---------- Dataset entries
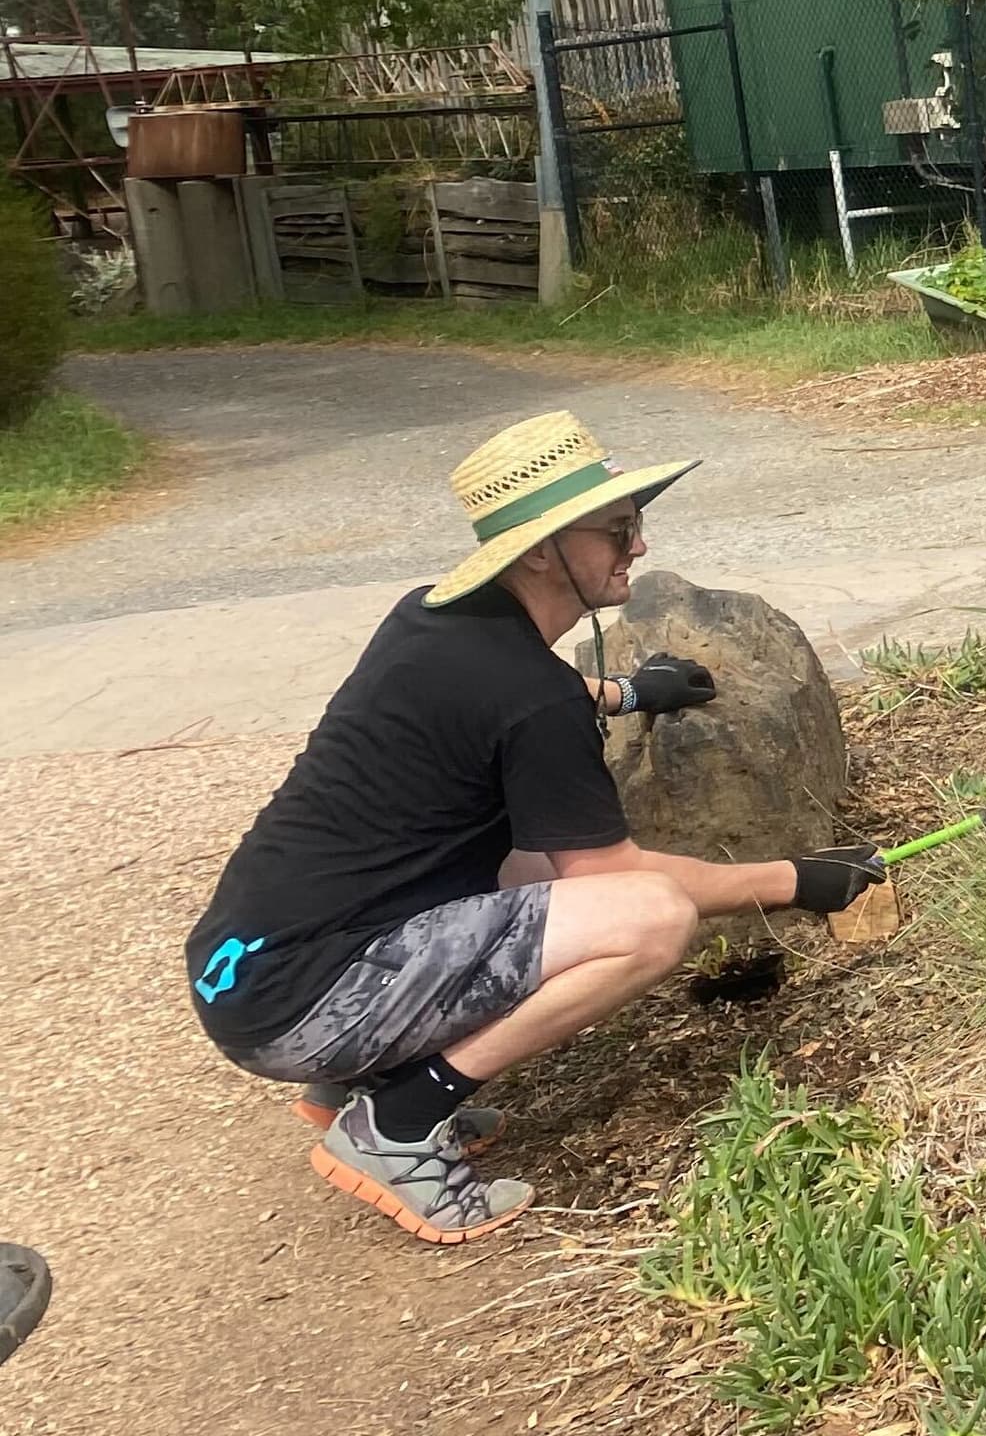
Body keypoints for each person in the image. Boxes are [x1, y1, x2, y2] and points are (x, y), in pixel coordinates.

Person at [186, 412, 889, 1247]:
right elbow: (612, 875)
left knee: (526, 864)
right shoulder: (532, 698)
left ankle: (353, 1079)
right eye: (618, 530)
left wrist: (630, 693)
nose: (639, 545)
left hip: (241, 973)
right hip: (306, 1005)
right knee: (650, 918)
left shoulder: (432, 622)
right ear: (539, 550)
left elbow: (512, 702)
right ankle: (402, 1120)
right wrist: (796, 880)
--------------------
Task directions: What is the number of lines in the records that contain "right"? Give that number only.

Result below: 8